586it [00:00, 601.25it/s]
236it [00:06, 36.56it/s]
7538it [00:02, 3624.13it/s]
7538it [00:00, 27741.56it/s]


In [44]:
# Create a new zip file to store the prediction file
f = zipfile.ZipFile(os.path.join(data_path, 'prediction.zip'), 'w', zipfile.ZIP_DEFLATED)

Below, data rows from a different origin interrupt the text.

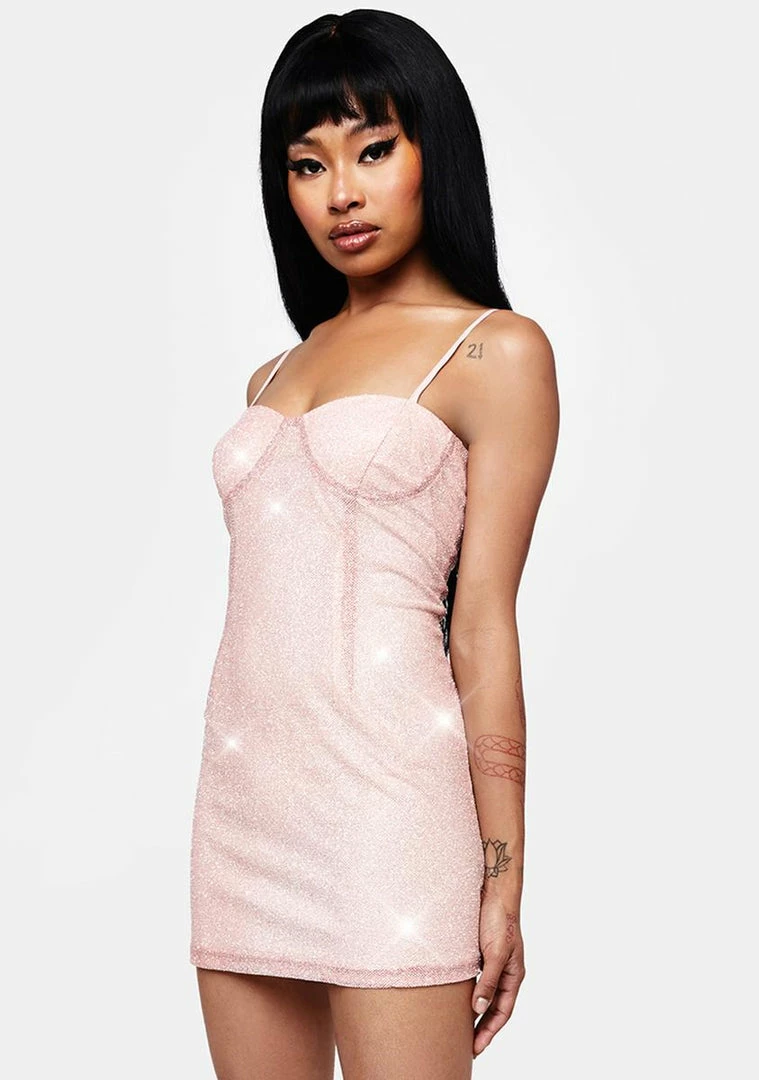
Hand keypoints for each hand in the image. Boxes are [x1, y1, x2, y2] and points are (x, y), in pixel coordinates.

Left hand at [471, 888, 524, 1058]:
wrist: (494, 892)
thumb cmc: (499, 920)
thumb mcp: (494, 954)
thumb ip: (488, 982)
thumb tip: (478, 1009)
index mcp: (513, 975)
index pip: (502, 1012)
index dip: (490, 1031)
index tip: (477, 1048)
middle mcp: (504, 972)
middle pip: (494, 1007)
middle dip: (483, 1028)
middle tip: (469, 1047)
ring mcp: (493, 963)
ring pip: (485, 994)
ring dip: (476, 1012)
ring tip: (462, 1029)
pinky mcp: (481, 953)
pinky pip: (476, 979)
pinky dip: (469, 992)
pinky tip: (458, 999)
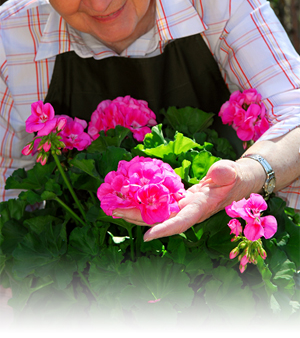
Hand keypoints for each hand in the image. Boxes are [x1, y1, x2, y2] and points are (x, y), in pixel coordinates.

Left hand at [113, 158, 264, 240]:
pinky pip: (160, 204)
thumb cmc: (235, 177)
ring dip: (136, 211)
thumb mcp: (232, 172)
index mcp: (201, 207)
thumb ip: (224, 173)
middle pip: (161, 220)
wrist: (236, 181)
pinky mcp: (180, 201)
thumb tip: (217, 173)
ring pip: (157, 213)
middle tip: (116, 212)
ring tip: (115, 208)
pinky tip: (130, 198)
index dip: (164, 229)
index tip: (147, 236)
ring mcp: (183, 207)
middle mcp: (189, 211)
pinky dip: (145, 202)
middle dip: (138, 218)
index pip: (181, 222)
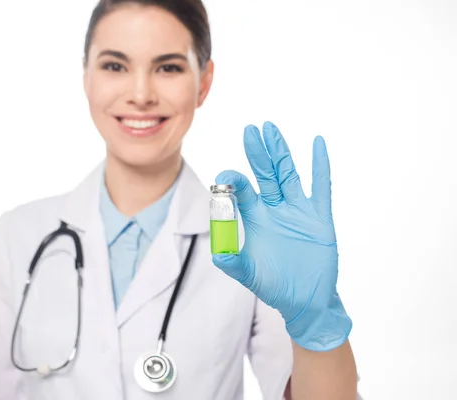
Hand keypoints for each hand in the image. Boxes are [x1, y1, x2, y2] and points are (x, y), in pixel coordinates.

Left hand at [211, 122, 351, 351]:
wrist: (304, 300)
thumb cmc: (274, 285)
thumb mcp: (248, 274)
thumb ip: (232, 261)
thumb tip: (218, 253)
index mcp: (256, 217)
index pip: (243, 190)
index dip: (234, 181)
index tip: (226, 178)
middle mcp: (275, 208)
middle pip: (265, 173)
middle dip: (257, 152)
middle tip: (251, 129)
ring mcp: (298, 210)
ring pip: (288, 173)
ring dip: (280, 152)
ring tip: (271, 129)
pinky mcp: (319, 217)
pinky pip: (321, 187)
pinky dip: (320, 165)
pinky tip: (317, 143)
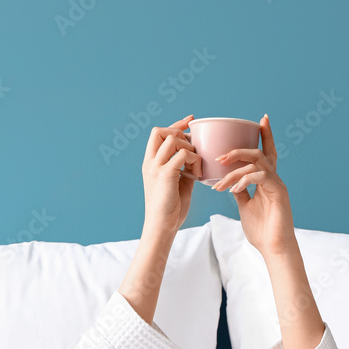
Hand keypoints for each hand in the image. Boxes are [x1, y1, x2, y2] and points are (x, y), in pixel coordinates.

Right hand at [141, 114, 200, 238]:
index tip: (190, 121)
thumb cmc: (171, 208)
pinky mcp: (165, 175)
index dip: (175, 124)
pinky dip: (194, 161)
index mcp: (150, 163)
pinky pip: (183, 155)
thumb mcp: (177, 183)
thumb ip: (183, 168)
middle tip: (194, 148)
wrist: (162, 226)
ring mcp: (156, 167)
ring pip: (173, 140)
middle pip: (161, 131)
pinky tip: (198, 176)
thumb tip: (196, 158)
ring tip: (197, 167)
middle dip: (181, 133)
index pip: (158, 133)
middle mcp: (150, 162)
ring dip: (190, 149)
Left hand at [212, 114, 296, 257]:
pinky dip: (244, 179)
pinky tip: (233, 189)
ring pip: (257, 162)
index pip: (265, 153)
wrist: (274, 248)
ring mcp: (277, 184)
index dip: (265, 135)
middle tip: (220, 156)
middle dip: (239, 150)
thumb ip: (240, 191)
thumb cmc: (261, 231)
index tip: (261, 120)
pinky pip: (260, 177)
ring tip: (220, 179)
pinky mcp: (278, 192)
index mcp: (267, 181)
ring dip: (235, 168)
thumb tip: (229, 180)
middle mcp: (274, 179)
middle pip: (259, 152)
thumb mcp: (245, 206)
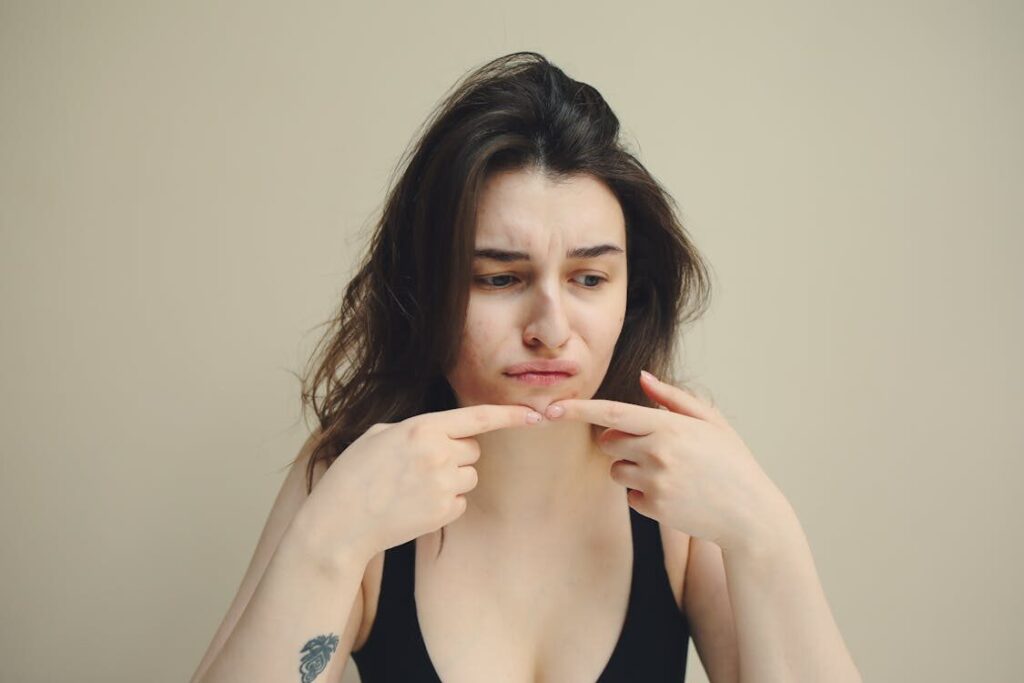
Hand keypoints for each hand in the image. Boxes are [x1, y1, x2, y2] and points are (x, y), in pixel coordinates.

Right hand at [300, 403, 544, 566]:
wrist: (340, 523)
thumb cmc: (355, 475)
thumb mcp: (379, 435)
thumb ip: (417, 429)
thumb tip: (445, 432)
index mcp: (422, 428)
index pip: (478, 417)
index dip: (510, 415)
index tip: (535, 414)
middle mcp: (438, 453)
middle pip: (474, 449)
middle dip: (456, 454)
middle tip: (421, 466)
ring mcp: (443, 484)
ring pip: (470, 476)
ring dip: (452, 479)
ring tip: (415, 488)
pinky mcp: (444, 512)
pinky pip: (461, 500)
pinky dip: (445, 503)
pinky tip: (415, 505)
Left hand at [544, 370, 785, 551]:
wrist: (750, 514)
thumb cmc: (731, 462)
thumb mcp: (710, 422)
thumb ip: (673, 398)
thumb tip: (642, 377)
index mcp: (669, 426)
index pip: (612, 413)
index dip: (578, 409)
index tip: (551, 408)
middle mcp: (657, 452)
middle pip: (608, 442)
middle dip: (619, 443)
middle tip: (651, 448)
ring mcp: (655, 481)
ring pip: (615, 470)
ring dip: (631, 469)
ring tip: (670, 473)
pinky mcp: (654, 507)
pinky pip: (630, 495)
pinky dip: (645, 494)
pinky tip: (675, 494)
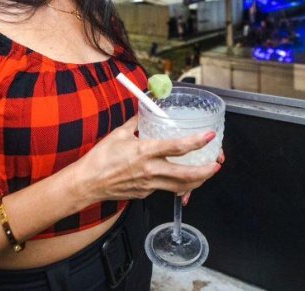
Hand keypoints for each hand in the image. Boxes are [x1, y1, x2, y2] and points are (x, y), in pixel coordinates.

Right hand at [71, 115, 221, 203]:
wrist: (88, 183)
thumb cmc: (100, 158)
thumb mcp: (119, 134)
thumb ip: (137, 122)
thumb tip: (147, 110)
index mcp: (145, 151)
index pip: (178, 147)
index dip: (197, 142)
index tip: (209, 136)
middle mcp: (151, 170)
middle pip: (186, 175)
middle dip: (206, 171)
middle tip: (216, 165)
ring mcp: (149, 185)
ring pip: (180, 187)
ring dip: (196, 181)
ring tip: (205, 173)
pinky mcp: (145, 193)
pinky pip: (166, 189)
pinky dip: (177, 185)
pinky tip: (181, 180)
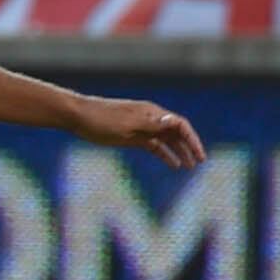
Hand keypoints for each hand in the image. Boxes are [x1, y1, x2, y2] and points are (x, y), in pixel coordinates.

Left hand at [70, 98, 205, 167]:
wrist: (78, 117)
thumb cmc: (102, 119)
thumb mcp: (128, 125)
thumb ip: (152, 125)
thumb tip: (176, 121)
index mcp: (151, 113)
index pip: (180, 125)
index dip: (192, 140)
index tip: (200, 155)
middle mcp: (150, 119)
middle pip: (176, 132)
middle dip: (189, 146)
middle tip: (200, 162)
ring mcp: (141, 128)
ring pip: (166, 140)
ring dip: (179, 152)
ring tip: (189, 166)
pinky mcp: (132, 136)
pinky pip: (154, 145)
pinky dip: (164, 154)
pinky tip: (173, 164)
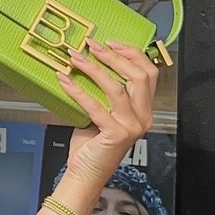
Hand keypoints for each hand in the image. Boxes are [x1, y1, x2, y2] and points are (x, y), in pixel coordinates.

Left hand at [60, 39, 160, 188]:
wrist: (86, 173)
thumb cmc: (92, 143)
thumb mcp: (103, 112)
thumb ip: (105, 93)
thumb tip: (88, 62)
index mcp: (144, 110)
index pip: (149, 73)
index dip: (132, 54)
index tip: (111, 42)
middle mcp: (143, 118)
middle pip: (139, 76)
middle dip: (114, 56)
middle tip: (92, 46)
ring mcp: (132, 127)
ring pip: (117, 88)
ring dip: (94, 69)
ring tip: (76, 58)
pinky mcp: (116, 135)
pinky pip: (96, 107)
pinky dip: (78, 91)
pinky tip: (65, 80)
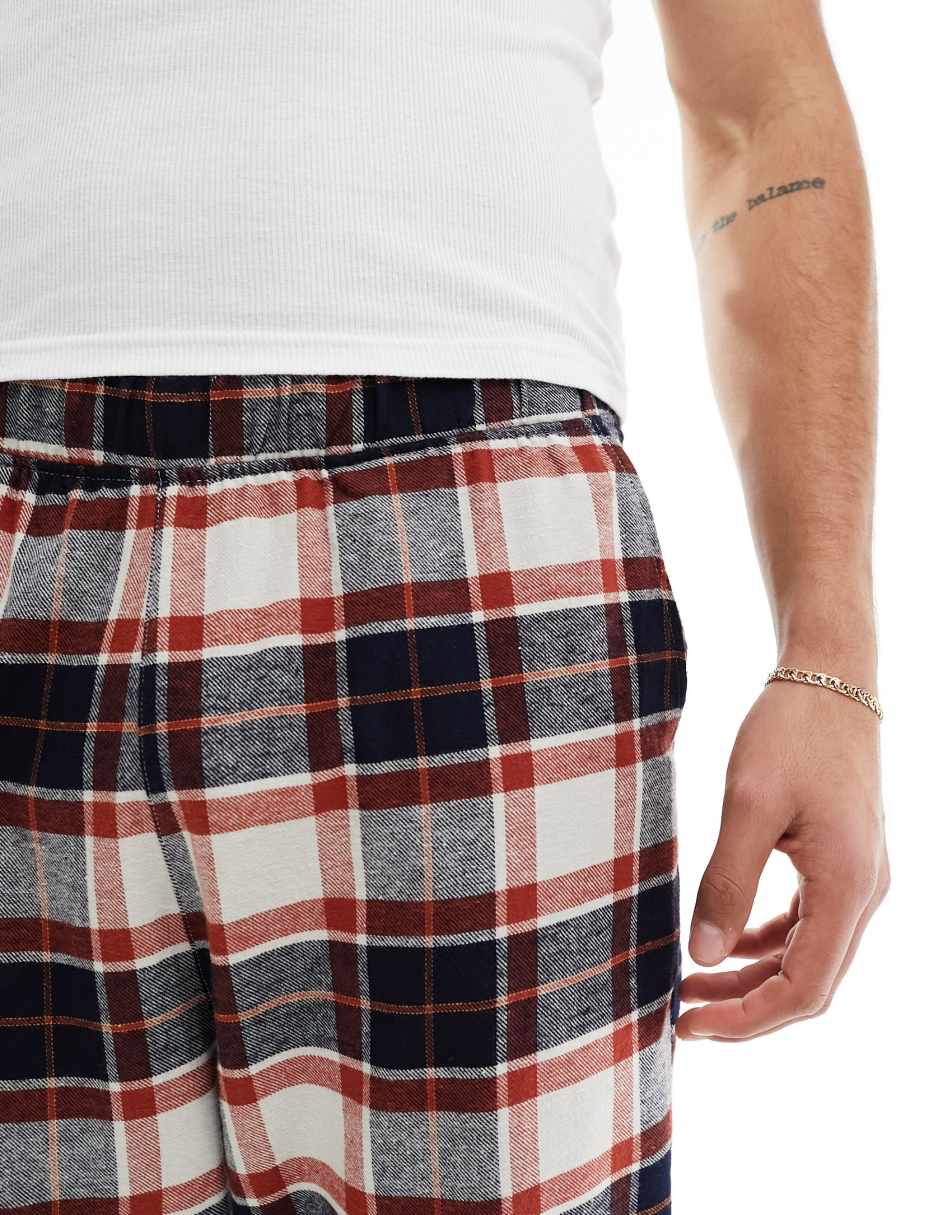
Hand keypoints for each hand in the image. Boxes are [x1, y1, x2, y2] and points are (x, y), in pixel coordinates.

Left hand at [675, 675, 888, 1040]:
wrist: (830, 677)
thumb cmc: (791, 731)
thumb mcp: (749, 804)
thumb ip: (727, 883)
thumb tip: (702, 957)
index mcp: (848, 887)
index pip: (804, 989)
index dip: (746, 1019)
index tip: (687, 1022)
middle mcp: (864, 892)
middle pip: (808, 981)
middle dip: (744, 1005)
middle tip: (680, 1012)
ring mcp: (857, 877)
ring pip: (807, 955)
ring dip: (752, 976)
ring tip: (692, 983)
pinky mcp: (842, 860)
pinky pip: (807, 922)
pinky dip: (766, 942)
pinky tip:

# Add the prediction file to the zip archive with a specified arcname
f.write(os.path.join(data_path, 'prediction.txt'), arcname='prediction.txt')

# Close the zip file
f.close()


## Summary and Conclusion
In this notebook, we have explored the use of NLP and recommendation systems to build a news recommendation engine. Using the Microsoft MIND dataset and the Microsoft Recommenders library, we implemented the LSTUR algorithm to learn user representations and predict personalized news recommendations for each user.

After training the model, we obtained a group_auc of 0.6409, mean_mrr of 0.2971, ndcg@5 of 0.3265, and ndcg@10 of 0.3916. These evaluation metrics indicate that our model is performing reasonably well in terms of accuracy and personalization of recommendations.

In conclusion, the use of NLP and recommendation systems is a powerful tool for building news recommendation engines that can provide personalized recommendations to users. Our implementation of the LSTUR algorithm has shown promising results, and there is room for further improvement and exploration in this field. With the growing importance of news consumption and the abundance of news articles available online, news recommendation engines have become increasingly important in helping users find the content that is most relevant to their interests.